FOURTEEN neighbourhoods in Kuala Lumpur are among those placed under enhanced movement control order from today until July 16. Of the number, eight areas are high-rise flats that have a high population density.
Some of the residents in these areas live in cramped conditions.
So, most of them were not surprised when the enhanced MCO was imposed as they heard talk of the action to be taken after the increasing number of Covid-19 cases at their residence.
Although they suspected this would happen, residents interviewed by StarMetro had hoped the authorities would give them more time to get prepared before imposing the enhanced restrictions.
Kerinchi People’s Housing Project (PPR) resident Melati Ahmad said she needed time to stock up on groceries and essentials.
Melati, who works as a secretary in Bangsar, said she had to take time off from work yesterday to buy the things in a hurry and found the shops crowded with people shopping in a panic.
Flat Sri Sabah resident, who only wanted to be known as Salmah, was annoyed that they did not have more time to deal with important decisions like this.
“As a mother of five, I have to run around to get things prepared for the lockdown,” she said, adding that she hated to rush as she tended to forget things.
Among areas under EMCO in Kuala Lumpur are PPR Seri Semarak, PPR Batu Muda, PPR Kampung Baru Air Panas, PPR Kerinchi, Flat Seksyen 2 and Flat Seksyen 1 Wangsa Maju, Flat Sri Sabah, Bandar Baru Sentul, Taman Ikan Emas, Kampung Batu Muda, Kampung Padang Balang, Taman Koperasi Polis (Phase 1 and 2) and Kampung Puah and Flat Desa Pandan.
“I am disappointed too (about the restrictions) but we have to move on and work together to get through this,’’ said PPR Seri Semarak resident Abdul Rahman Mohamad.
He said that when he got the news, he was not at all surprised as the cases in the PPR were increasing.
He is also Setiawangsa sub-zone 6 chairman of the Federal Territories Residential Representative Council.
He said the residents committee had worked hard to keep the virus at bay by sanitising and disinfecting common areas and lifts twice a day.
He said that 1,800 of Seri Semarak residents were vaccinated recently under the MyMedic@Wilayah Mobile Truck initiative by Federal Territories Ministry.
“So this lockdown is a sad situation, but we have to do whatever it takes to beat the virus,’’ he added.
Many community heads living in PPRs and other flats in the city said they were told verbally about the impending lockdown four days ago but there was no official announcement.
Flats Sri Sabah Residents Association chairman Zainal Abidin Abdul Wahab said he received many calls from panicked residents and had to reassure them.
He, however, said residents had no one to blame but themselves as they did not follow the standard operating procedure (SOP) strictly.
“We try our best to follow the SOP, but sometimes a simple act like getting into a crowded lift can trigger something.
“Signage placed outside lift areas say only five to six people are allowed, but everyone will rush in and cram into the lift,’’ he said.
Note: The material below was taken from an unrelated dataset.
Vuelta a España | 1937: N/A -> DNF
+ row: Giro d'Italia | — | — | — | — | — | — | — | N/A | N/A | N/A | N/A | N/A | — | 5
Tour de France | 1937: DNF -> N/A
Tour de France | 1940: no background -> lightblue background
A PPR Kampung Baru Air Panas resident, who declined to be named, said it was typical to see children and their parents congregating in common areas.
“I have even seen some chatting with each other without their masks on.
“And their actions have possibly caused all of us to be placed under a lockdown,” he said.
At Desa Rejang Public Housing flats in Setapak, some 16,000 residents have just come out of a two-week lockdown that ended on July 1.
Its residents association chairman Mohd Noor Md Tahir urged residents to remain cautious as there were still cases within the community.
“If residents do not increase their vigilance, I will not be surprised if we are placed under a second lockdown,” he said.